Risk management (materials)
Most plastics manufacturers have a medical policy that outlines accepted applications and those for which they do not wish their products to be used, or for which a decision will only be made after assessment. Initiating work on a material without discussing the manufacturer's risk management policy could result in wasted time and effort on a material that the manufacturer does not support. Quality and regulatory information may be withheld until a risk assessment has been completed. ALBIS has observed an increase in requests from notified bodies for proof that the application has been approved by the supplier.
Sustainability
While other industries have successfully integrated mechanically recycled products, the healthcare sector, faces unique challenges in doing so due to traceability, NIAS and lack of the medical support package. However biobased alternatives to fossil-based monomers are now widely used, with medical grades included in many producers’ portfolios. Although this doesn’t reduce the plastic waste it reduces carbon footprint and has no impact on the recyclability of the article or its end-of-life options (e.g. take back schemes). Additionally, these drop-in solutions relate to a “change” in how monomers are produced. This means there is no change in the polymers (specification or processing), which makes the type of change easier to get through regulatory barriers.

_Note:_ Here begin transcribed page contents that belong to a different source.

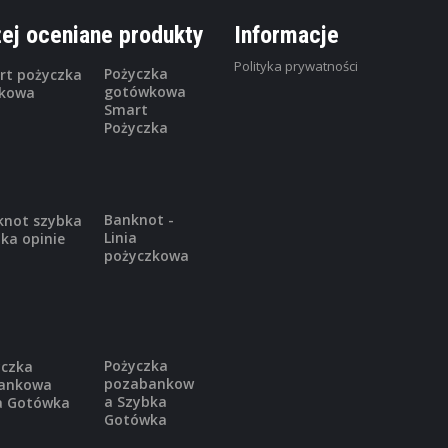
ej oceniane produkty
Informacje
,
FINANSE OSOBISTE
KONTA OSOBISTE
Polityka prywatności
Konto osobiste T-Mobile Usł
Pożyczka
Bankowe
gotówkowa
Smart
0 zł za prowadzenie konta 0 zł ...
Pożyczka
Banknot -
Linia
,
FINANSE OSOBISTE
KONTA OSOBISTE
pożyczkowa
mBank eKonto mobilne
Bankomaty za 0 zł i do ...
Pożyczka
pozabankow
a Szybka
,
FINANSE OSOBISTE
KONTA OSOBISTE
Gotówka
Konto osobiste 360° Bank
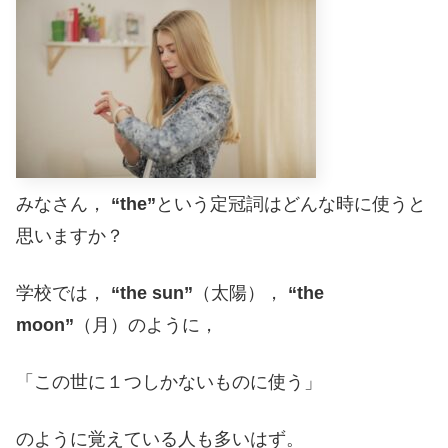
みなさん，
“the”
という定冠詞はどんな時に使うと
思いますか？
学校では，
“the sun”
（太陽），
“the
moon”
（月）のように，
「この世に１つしかないものに使う」
のように覚えている人も多いはず。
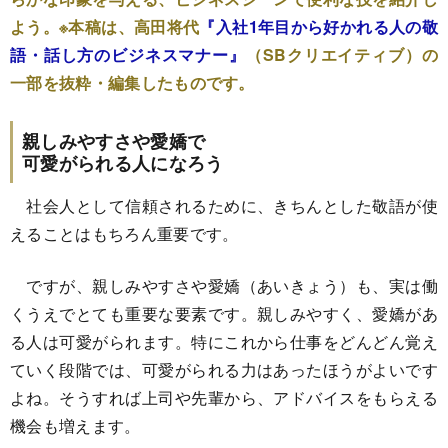
よう。※本稿は、高田将代
『入社1年目から好かれる人の敬
語・話し方のビジネスマナー』
（SBクリエイティブ）の
一部を抜粋・編集したものです。
親しみやすさや愛嬌で
可愛がられる人になろう
社会人として信頼されるために、きちんとした敬語が使
えることはもちろん重要です。
ですが、親しみやすさや愛嬌（あいきょう）も、実は働
くうえでとても重要な要素です。親しみやすく、愛嬌があ
る人は可愛がられます。特にこれから仕事をどんどん覚え
ていく段階では、可愛がられる力はあったほうがよいです
よね。そうすれば上司や先輩から、アドバイスをもらえる
機会も増えます。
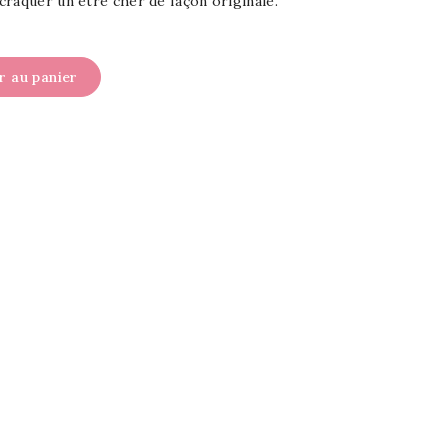
raquer un être cher de façon originale.
r au panier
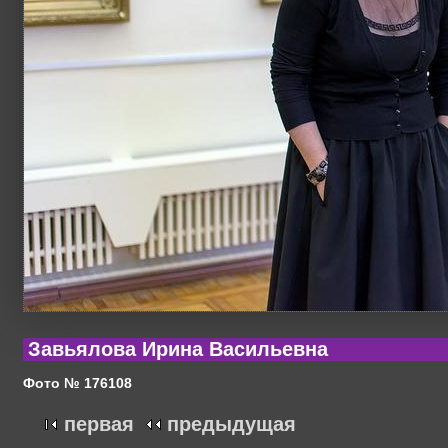
Завьялова Ирина Васильевна
Фото № 176108
первая
предыдущая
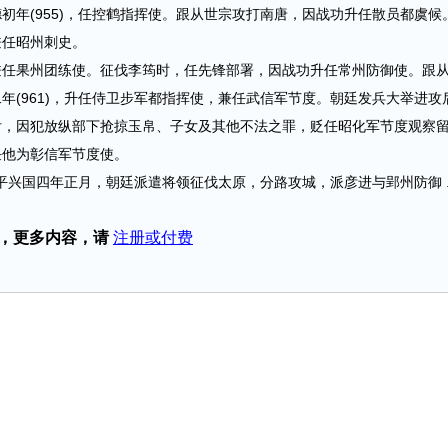
初年(955)，任控鹤指挥使。跟从世宗攻打南唐，因战功升任散员都虞候
兼任昭州刺史。
果州团练使。征伐李筠时，任先锋部署，因战功升任常州防御使。跟
年(961)，升任侍卫步军都指挥使，兼任武信军节度。朝廷发兵大举进攻
后，因犯放纵部下抢掠玉帛、子女及其他不法之罪，贬任昭化军节度观察
任他为彰信军节度使。
兴国四年正月，朝廷派遣将领征伐太原，分路攻城，派彦进与郢州防御 ....
，更多内容，请
注册或付费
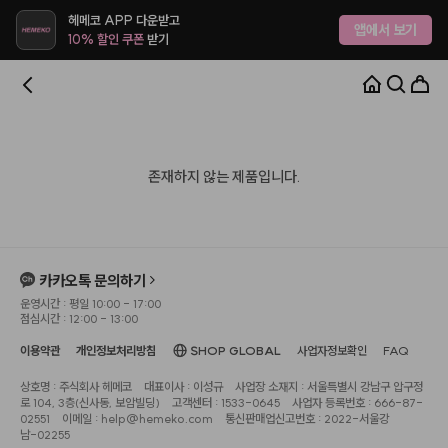
헤메코 APP 다운받고
앱에서 보기
10% 할인 쿠폰
받기
존재하지 않는 제품입니다.
카카오톡 문의하기
운영시간 : 평일 10:00 - 17:00
점심시간 : 12:00 - 13:00
이용약관
개인정보처리방침
SHOP GLOBAL
사업자정보확인
FAQ
상호명 : 주식회사 헤메코
대표이사 : 이성규
사업장 소재지 : 서울특별시 강남구 압구정
로 104, 3층(신사동, 보암빌딩)
고객센터 : 1533-0645
사업자 등록번호 : 666-87-
02551
이메일 : help@hemeko.com
통신판매업신고번호 : 2022-서울강
남-02255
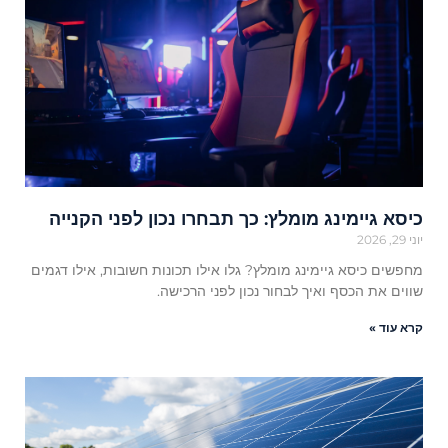
כיסא גיימינג מומלץ: כך תבחרו נכון לפני הקנייה
יוני 29, 2026
מחפשים כיסא גיימינג מומלץ? גלו אילו תכונות חשובות, אילו דגמים
שווים את הכסף ואיך לבחור נכון לפני הרכישה.
קרא עוד »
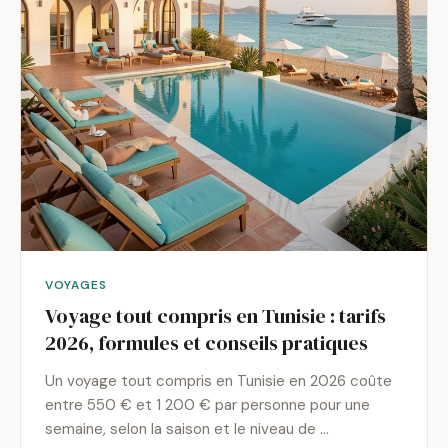
VOYAGES
Voyage tout compris en Tunisie : tarifs
2026, formules et conseils pratiques
Un voyage tout compris en Tunisie en 2026 coûte
entre 550 € et 1 200 € par personne pour une
semaine, selon la saison et le niveau de …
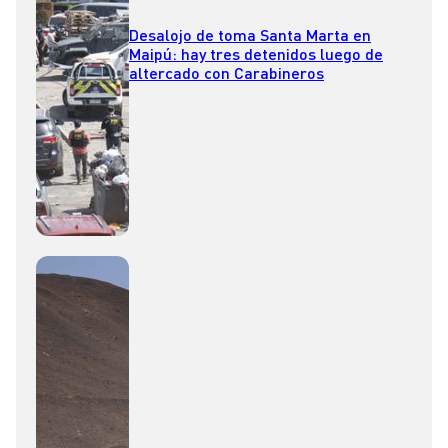
Desalojo de toma Santa Marta en
Maipú: hay tres detenidos luego de
altercado con Carabineros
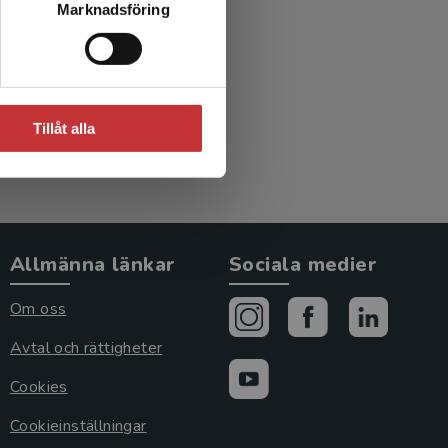
Marknadsföring
kologi
red.)
Tillåt alla
Allmänna länkar
Sociala medier
Om oss
Avtal och rättigheter
Cookies
Cookieinställningar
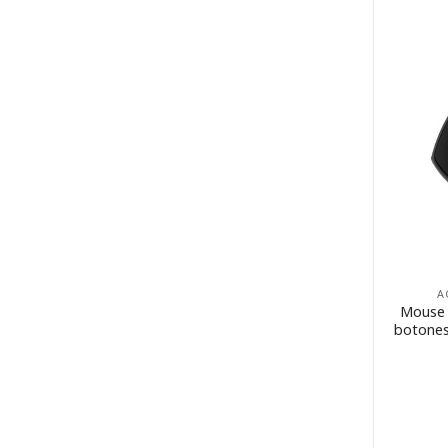
A
Mouse 
botones 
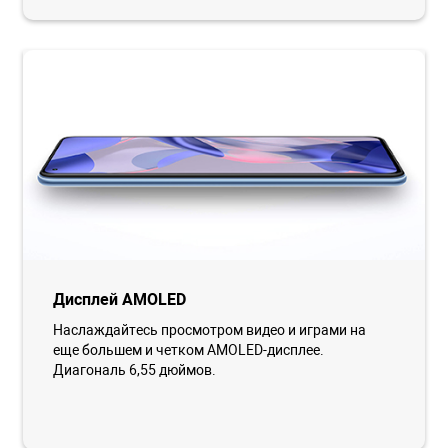
Дисплей AMOLED
Наслаждайтесь просмотром видео и играми на
еще большем и четком AMOLED-дисплее.
Диагональ 6,55 дюймов.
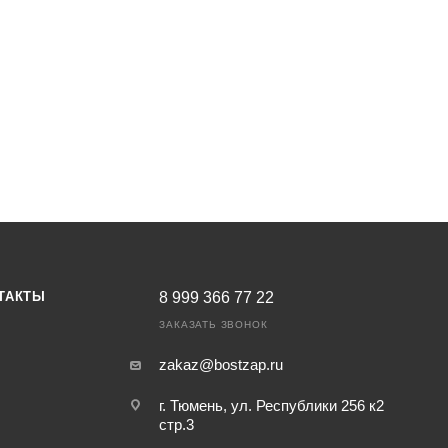
рмам Евро-5 используется эффективная система рециркуляции 
R (AdBlue) и сажевый фильтр (DPF), что является его главным
рутящий момент (2100 Н·м), доступный с низких оборотов, обес
ива находится на низком уровне (≤186 г/кВт·ч).
о топлива стандарта Евро-5, но избавлен от необходимости исп
луатационные расходы. Обладает длительным сервисным интер
рий J6P, J7, а также на самосвалы для магистральных и регио
ТАКТЫ
8 999 366 77 22
ЗАКАЗАТЬ ЗВОНОК
zakaz@bostzap.ru
г. Тюмень, ул. Республики 256 к2
стр.3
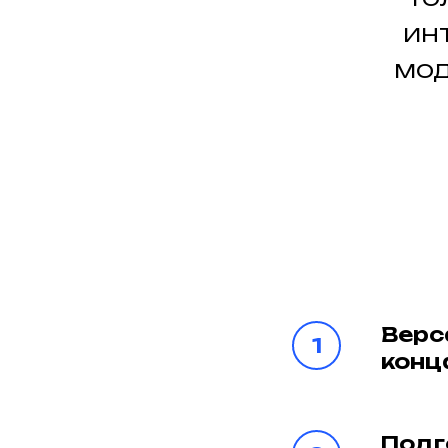
ин
мод
Верс
конц
Подг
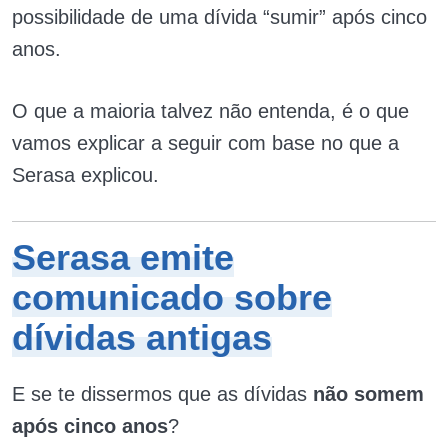
possibilidade de uma dívida “sumir” após cinco
anos.
O que a maioria talvez não entenda, é o que
vamos explicar a seguir com base no que a
Serasa explicou.
Serasa emite
comunicado sobre
dívidas antigas
E se te dissermos que as dívidas
não somem
após cinco anos
?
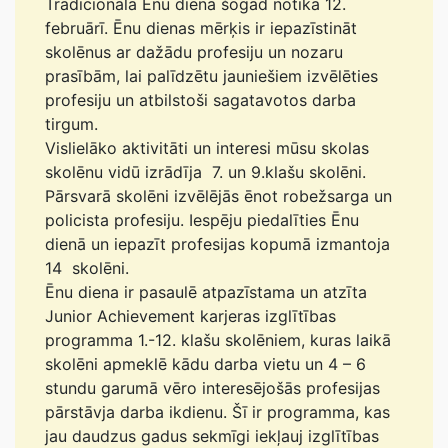
Tradicionālā Ēnu diena šogad notika 12.
februārī. Ēnu dienas mērķis ir iepazīstināt
skolēnus ar dažādu profesiju un nozaru
prasībām, lai palīdzētu jauniešiem izvēlēties
profesiju un atbilstoši sagatavotos darba
tirgum.
Vislielāko aktivitāti un interesi mūsu skolas
skolēnu vidū izrādīja 7. un 9.klašu skolēni.
Pārsvarā skolēni izvēlējās ēnot robežsarga un
policista profesiju. Iespēju piedalīties Ēnu
dienā un iepazīt profesijas kopumā izmantoja
14 skolēni.
Ēnu diena ir pasaulē atpazīstama un atzīta
Junior Achievement karjeras izglītības
programma 1.-12. klašu skolēniem, kuras laikā
skolēni apmeklē kādu darba vietu un 4 – 6
stundu garumā vēro interesējošās profesijas
pārstāvja darba ikdienu. Šī ir programma, kas
jau daudzus gadus sekmīgi iekļauj izglītības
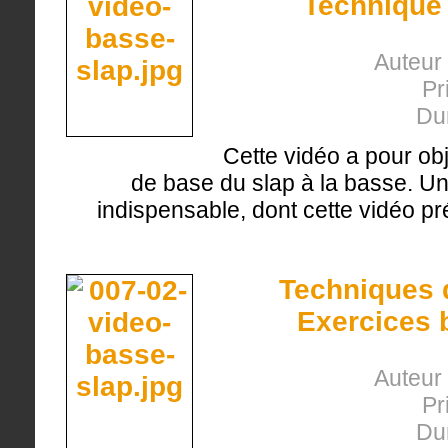
Technique 
Auteur 
Pr
Du
Cette vidéo a pour obj
de base du slap à la basse. U
indispensable, dont cette vidéo pr
Techniques d
Exercices 
Auteur 
Pr
Du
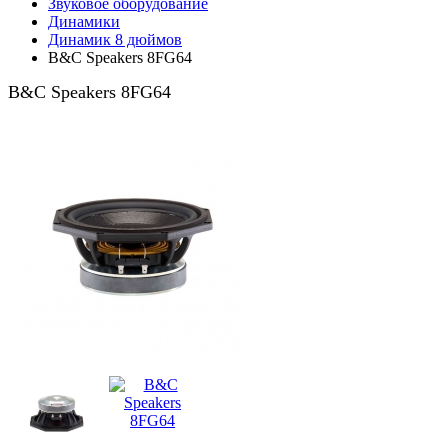
Звуковое оборудование
Динамики
Динамик 8 дюймов
B&C Speakers 8FG64
B&C Speakers 8FG64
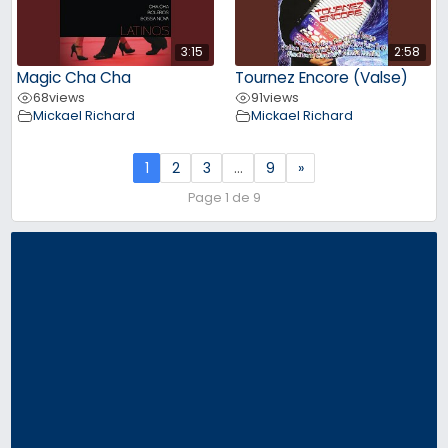
3:15
2:58
Magic Cha Cha
Tournez Encore (Valse)
68
views
91
views
Mickael Richard
Mickael Richard
1
2
3
…
9
»
Page 1 de 9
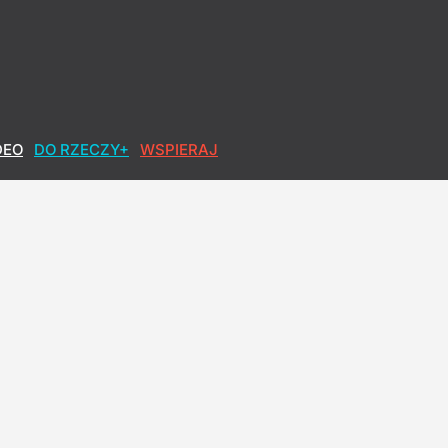
DEO
DO RZECZY+
WSPIERAJ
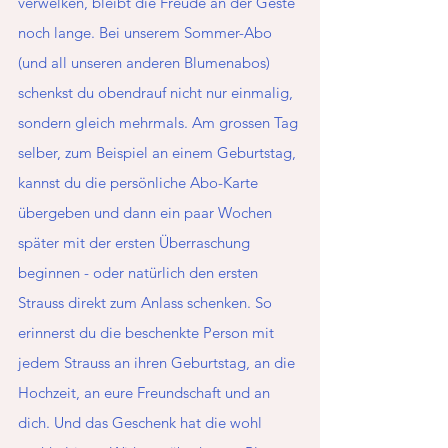
verwelken, bleibt die Freude an der Geste 
noch lange. Bei unserem Sommer-Abo 
(und all unseren anderen Blumenabos) 
schenkst du obendrauf nicht nur einmalig, 
sondern gleich mehrmals. Am grossen Tag 
selber, zum Beispiel an einem Geburtstag, 
kannst du die persönliche Abo-Karte 
übergeben und dann ein paar Wochen 
später mit der ersten Überraschung 
beginnen - oder natürlich den ersten 
Strauss direkt zum Anlass schenken. So 
erinnerst du die beschenkte Person mit 
jedem Strauss an ihren Geburtstag, an die 
Hochzeit, an eure Freundschaft und an 
dich. Und das Geschenk hat die wohl 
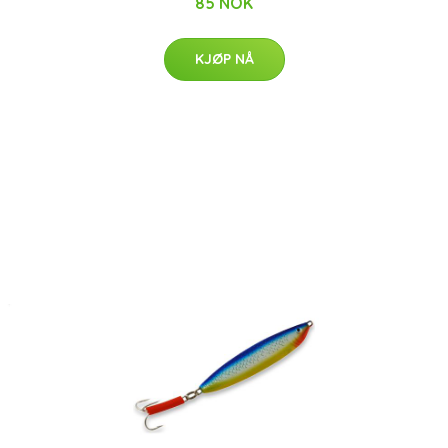
85 NOK
KJØP NÅ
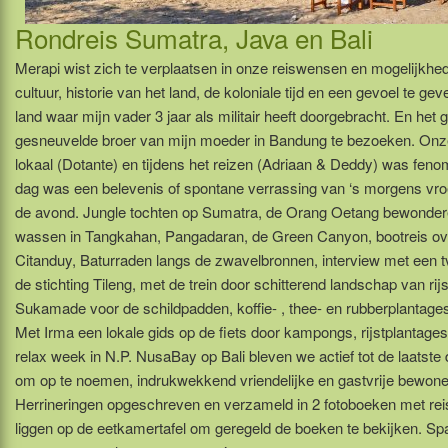
Rondreis Sumatra, Java en Bali
Merapi wist zich te verplaatsen in onze reiswensen en mogelijkhe
cultuur, historie van het land, de koloniale tijd en een gevoel te ge
land waar mijn vader 3 jaar als militair heeft doorgebracht. En het 
gesneuvelde broer van mijn moeder in Bandung te bezoeken. Onz
lokaal (Dotante) en tijdens het reizen (Adriaan & Deddy) was feno
dag was een belevenis of spontane verrassing van ‘s morgens vroeg
de avond. Jungle tochten op Sumatra, de Orang Oetang bewondere
wassen in Tangkahan, Pangadaran, de Green Canyon, bootreis ov
Citanduy, Baturraden langs de zwavelbronnen, interview met een tv
de stichting Tileng, met de trein door schitterend landschap van rij
Sukamade voor de schildpadden, koffie- , thee- en rubberplantag
Met Irma een lokale gids op de fiets door kampongs, rijstplantages.
relax week in N.P. NusaBay op Bali bleven we actief tot de laatste
om op te noemen, indrukwekkend vriendelijke en gastvrije bewone
Herrineringen opgeschreven en verzameld in 2 fotoboeken met re
liggen op de eetkamertafel om geregeld de boeken te bekijken. Sp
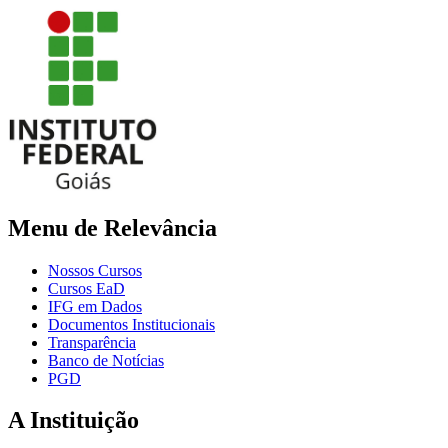
Menu de Relevância
Nossos Cursos
Cursos EaD
IFG em Dados
Documentos Institucionais
Transparência
Banco de Notícias
PGD
A Instituição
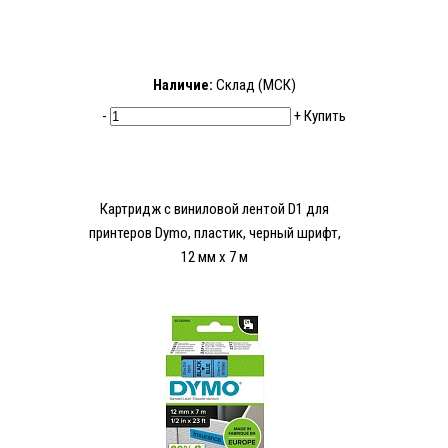
Наличие:
Склад (МСК)
-
+
Купить
Картридж с виниловой лентой D1 для
принтеров Dymo, пластик, черный шрифт,
12 мм х 7 м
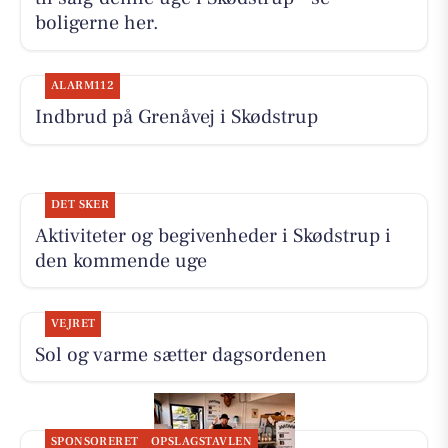
boligerne her.
ALARM112
Indbrud på Grenåvej i Skødstrup
DET SKER
Aktiviteter og begivenheder i Skødstrup i
den kommende uge
VEJRET
Sol og varme sætter dagsordenen
SPONSORERET
OPSLAGSTAVLEN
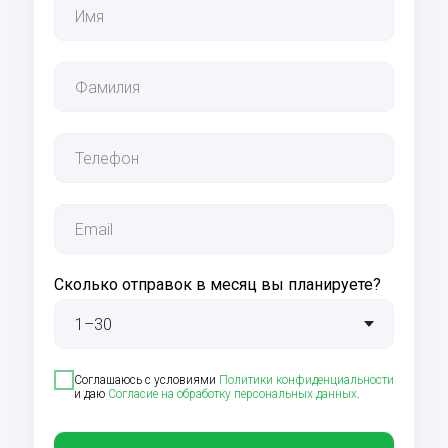
Сколько отправок в месяц вы планируете?
Соглашаюсь с условиями
Политики конфиденциальности
и даю
Согласие на обработку персональных данных
.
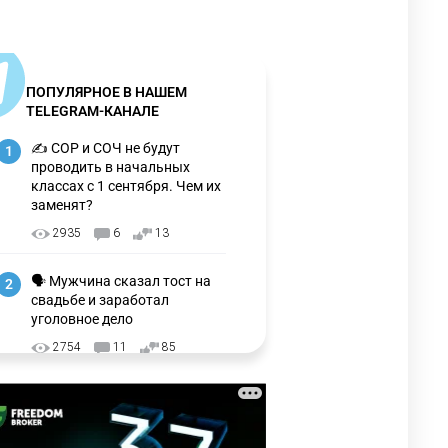
ПОПУЛЯРНОЕ В НАШЕМ
TELEGRAM-КАНАЛЕ
✍️ СОР и СОЧ не будут
1
проводить в начальных
классах с 1 сентября. Чем их
заменят?
2935
6
13
🗣 Мужчина сказал тост на
2
свадьбе и заработал
уголовное дело
2754
11
85
🗣Глава государства
3
направил телеграмму
соболезнования родным и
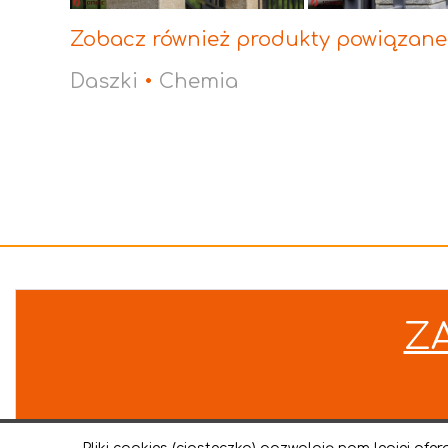
Zobacz również produkty powiązane
Daszki
•
Chemia
Z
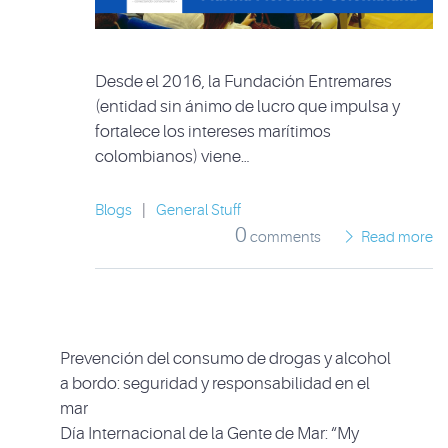
Desde el 2016, la Fundación Entremares
(entidad sin ánimo de lucro que impulsa y
fortalece los intereses marítimos
colombianos) viene…
Blogs
|
General Stuff
0
comments
Read more
Prevención del consumo de drogas y alcohol
a bordo: seguridad y responsabilidad en el
mar
Día Internacional de la Gente de Mar: “My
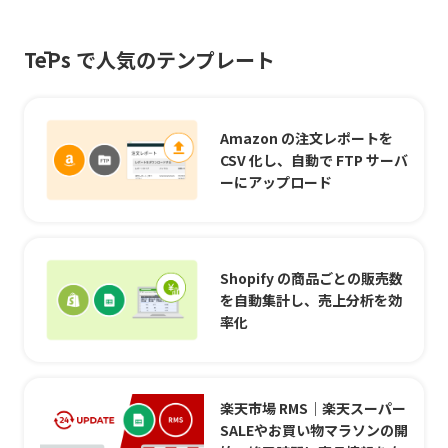
TēPs で人気のテンプレート
Amazon の注文レポートを
CSV 化し、自動で FTP サーバ
ーにアップロード
Shopify の商品ごとの販売数
を自動集計し、売上分析を効
率化
楽天市場 RMS｜楽天スーパー
SALEやお買い物マラソンの開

Chemical recycling of polymers is coming and will remove most of the obstacles of mechanical recycling whilst actively reducing plastics heading for landfill or incineration. Where these options don’t suit, the choice of material will still influence the environmental impact of the finished product. Therefore, suppliers can help find the right materials for the task including consideration of the best LCA data whether virgin, mechanically recycled (rarely suitable), biobased or selecting a material that could later come from chemically recycled product.
Summary
Many companies manage extensive project teams navigating industry complexities. Often material selection begins before engaging a plastics supplier, bringing them in only when a sample is required. While preliminary research is beneficial, solely involving suppliers at a late stage overlooks their valuable resources, material expertise, and partnership potential. Collaborating from an early stage enables project teams to leverage supplier knowledge, ensuring the selection of the most appropriate polymer solution for the project's specific requirements.